FEFormer: Frequency-Enhanced ViT Outperforms on Medical Image Segmentation
New architecture blends frequency decomposition with transformers for sharper organ and lesion boundaries.
A new paper on arXiv from Jin Yang and team introduces FEFormer (Frequency-enhanced Vision Transformer), designed to overcome key limitations of standard Vision Transformers (ViTs) in medical image segmentation. While ViTs excel at capturing global context, they struggle with fine-grained local features critical for anatomical structures. FEFormer addresses this by incorporating frequency-domain processing into its core modules. The architecture includes a Frequency-enhanced Dynamic Self-Attention (FDSA) module that uses locality-preserving convolution with frequency-domain attention to jointly capture local details and global dependencies. A Frequency-decomposed Gating MLP (FGMLP) adaptively models low- and high-frequency components, enhancing both semantic and structural representations.

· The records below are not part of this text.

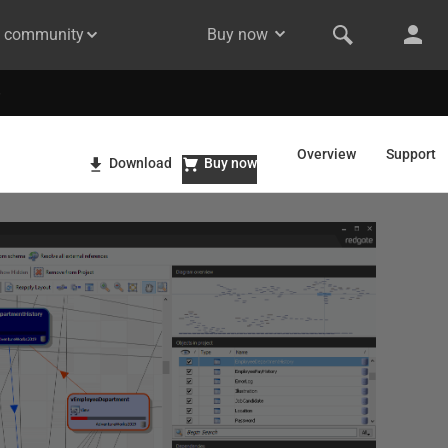
& community
Buy now
Overview
Support
Download
Buy now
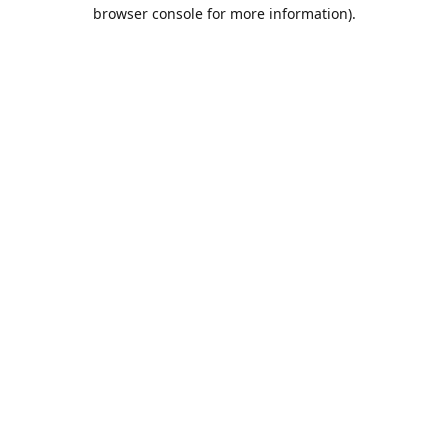
browser console for more information).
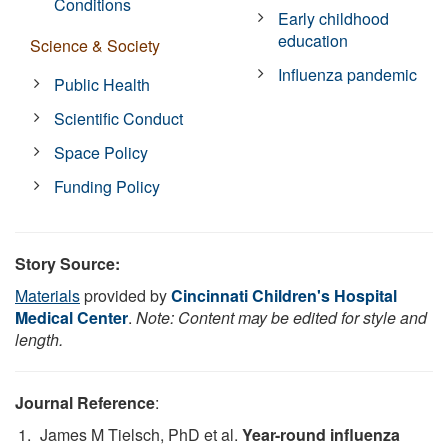
Conditions
Early childhood
education
Science & Society
Influenza pandemic
Public Health
Scientific Conduct
Space Policy
Funding Policy
Story Source:
Materials
provided by
Cincinnati Children's Hospital
Medical Center
.
Note: Content may be edited for style and
length.
Journal Reference
:
James M Tielsch, PhD et al.
Year-round influenza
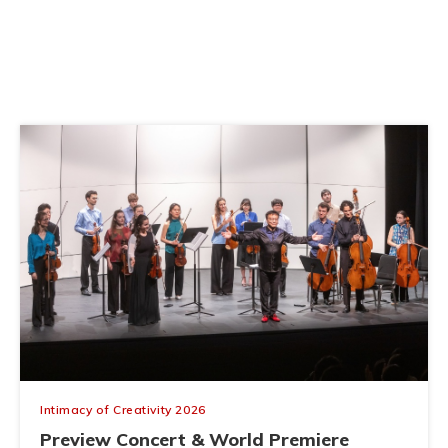
Direct Gravitational Detection of Dark
Matter
June 03, 2026
Intimacy of Creativity 2026
Preview Concert & World Premiere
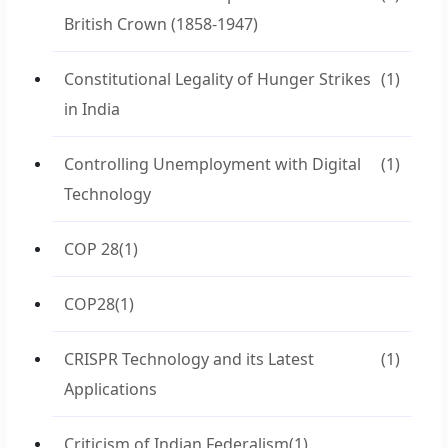
British Crown (1858-1947)
Constitutional Legality of Hunger Strikes
(1)
in India
Controlling Unemployment with Digital
(1)
Technology
COP 28
(1)
COP28
(1)
CRISPR Technology and its Latest
(1)
Applications
Criticism of Indian Federalism
(1)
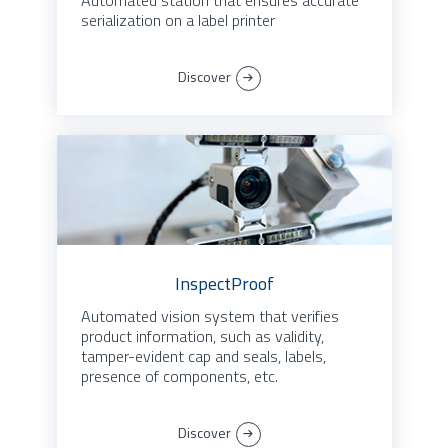
Automated station that ensures accurate
serialization on a label printer
Discover
InspectProof
Automated vision system that verifies
product information, such as validity,
tamper-evident cap and seals, labels,
presence of components, etc.
Discover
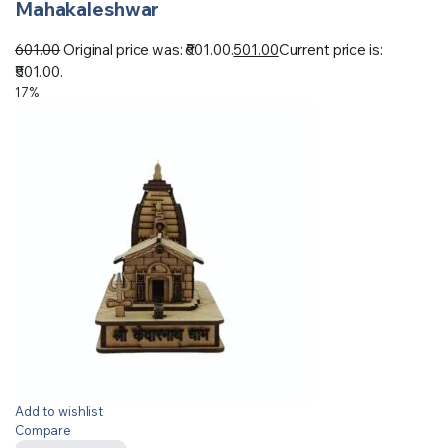
Mahakaleshwar
601.00
Original price was: ₹601.00.
501.00
Current price is:
₹501.00.
17%
Add to wishlist
Compare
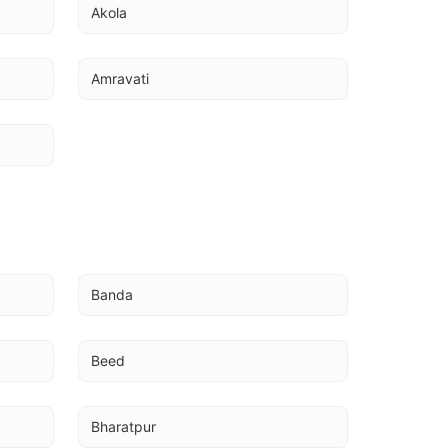
Akola
Amravati
Banda
Beed
Bharatpur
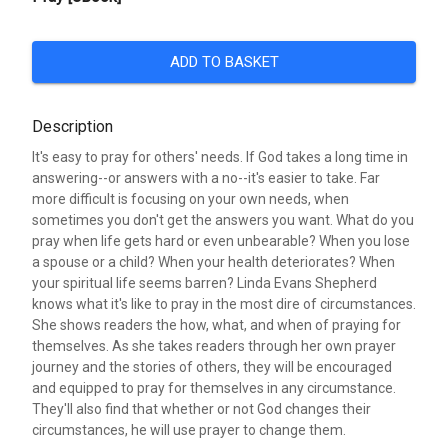
ADD TO BASKET
Description
It's easy to pray for others' needs. If God takes a long time in
answering--or answers with a no--it's easier to take. Far
more difficult is focusing on your own needs, when
sometimes you don't get the answers you want. What do you
pray when life gets hard or even unbearable? When you lose
a spouse or a child? When your health deteriorates? When
your spiritual life seems barren? Linda Evans Shepherd
knows what it's like to pray in the most dire of circumstances.
She shows readers the how, what, and when of praying for
themselves. As she takes readers through her own prayer
journey and the stories of others, they will be encouraged
and equipped to pray for themselves in any circumstance.
They'll also find that whether or not God changes their
circumstances, he will use prayer to change them.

Additionally, FEFormer features a Wavelet-guided Adaptive Feature Fusion (WAFF) module for semantically consistent encoder-decoder integration in the frequency domain, and a Frequency-enabled Cross-scale Stem Bridge (FCSB) that improves low-level feature propagation across scales. The model was evaluated on four diverse volumetric medical image segmentation tasks and achieved superior performance compared to existing methods while maintaining high computational efficiency. By explicitly handling frequency information, FEFormer represents a promising direction for improving segmentation accuracy in clinical applications such as diagnosis and treatment planning.

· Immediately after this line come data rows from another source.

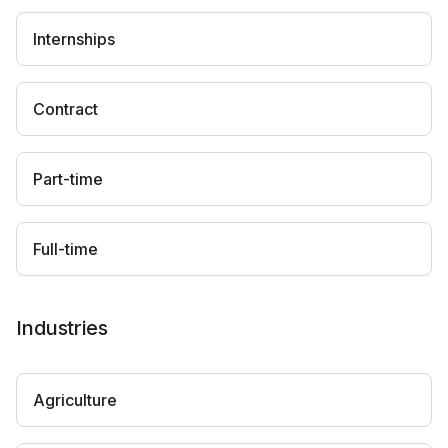
Internships
Contract
Part-time
Full-time
Industries
Agriculture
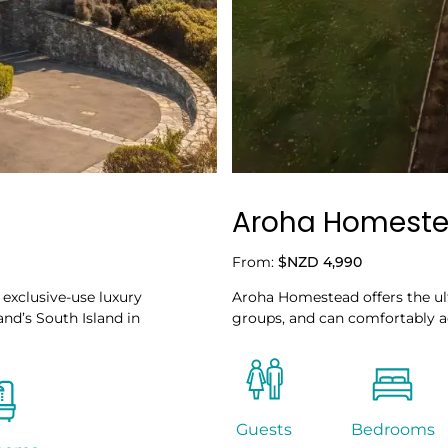
Aroha Homest
From:
$NZD 4,990
 exclusive-use luxury
Aroha Homestead offers the ul
and’s South Island in
groups, and can comfortably 
Guests
Bedrooms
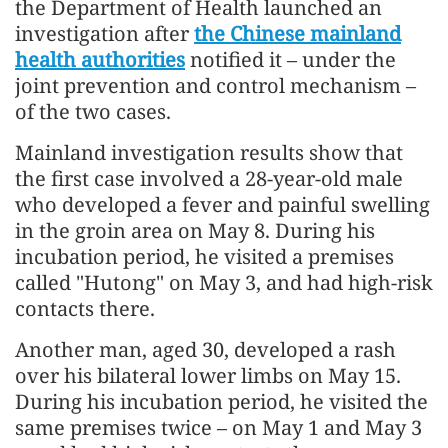
the Department of Health launched an
investigation after
the Chinese mainland
health authorities
notified it – under the
joint prevention and control mechanism –
of the two cases.
Mainland investigation results show that
the first case involved a 28-year-old male
who developed a fever and painful swelling
in the groin area on May 8. During his
incubation period, he visited a premises
called "Hutong" on May 3, and had high-risk
contacts there.
Another man, aged 30, developed a rash
over his bilateral lower limbs on May 15.
During his incubation period, he visited the
same premises twice – on May 1 and May 3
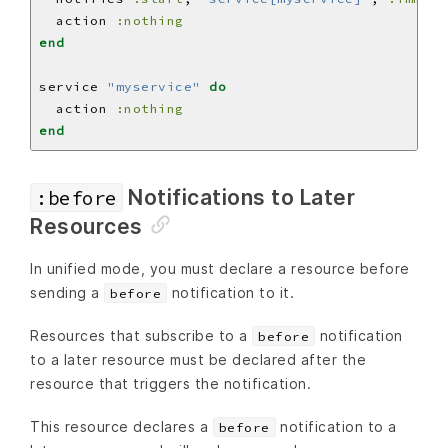
  action 
:nothing
end
service 
"myservice"
do
  action 
:nothing
end
Notifications to Later
:before
Resources
In unified mode, you must declare a resource before
sending a
notification to it.
before
Resources that subscribe to a
notification
before
to a later resource must be declared after the
resource that triggers the notification.
This resource declares a
notification to a
before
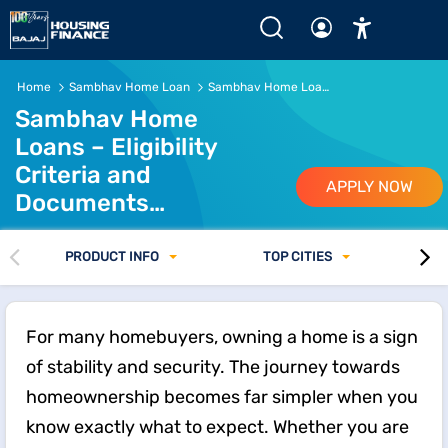
Sambhav Home Loan Eligibility and Documents Guide
Home
Sambhav Home Loan
Sambhav Home Loan Eligibility and Documents Required
Sambhav Home
Loans – Eligibility
Criteria and
APPLY NOW
Documents
Required
PRODUCT INFO
TOP CITIES
For many homebuyers, owning a home is a sign
of stability and security. The journey towards
homeownership becomes far simpler when you
know exactly what to expect. Whether you are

- FEFormer introduces four novel frequency-aware modules: FDSA, FGMLP, WAFF, and FCSB.
- It captures both fine-grained local details and global context through frequency-domain attention.
- Outperforms SOTA on four volumetric medical image segmentation tasks with lower computational cost.
Why It Matters
More precise segmentation of organs and lesions could improve diagnosis, prognosis, and treatment planning in clinical settings.